▸ **RECORDS SUPPLIED**

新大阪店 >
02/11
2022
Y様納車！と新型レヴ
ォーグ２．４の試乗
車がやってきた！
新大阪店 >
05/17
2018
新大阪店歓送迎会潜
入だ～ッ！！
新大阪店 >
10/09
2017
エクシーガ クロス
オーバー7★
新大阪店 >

▸ **ASSIGNED TASK**
Copy every line of the records above, keeping each line word for word.

▸ **RESPONSE TO THIS TASK**
新大阪店 >
02/11
2022
Y様納車！と新型レヴ
ォーグ２．４の試乗
車がやってきた！
新大阪店 >
05/17
2018
新大阪店歓送迎会潜
入だ～ッ！！
新大阪店 >
10/09
2017
エクシーガ クロス
オーバー7★
新大阪店 >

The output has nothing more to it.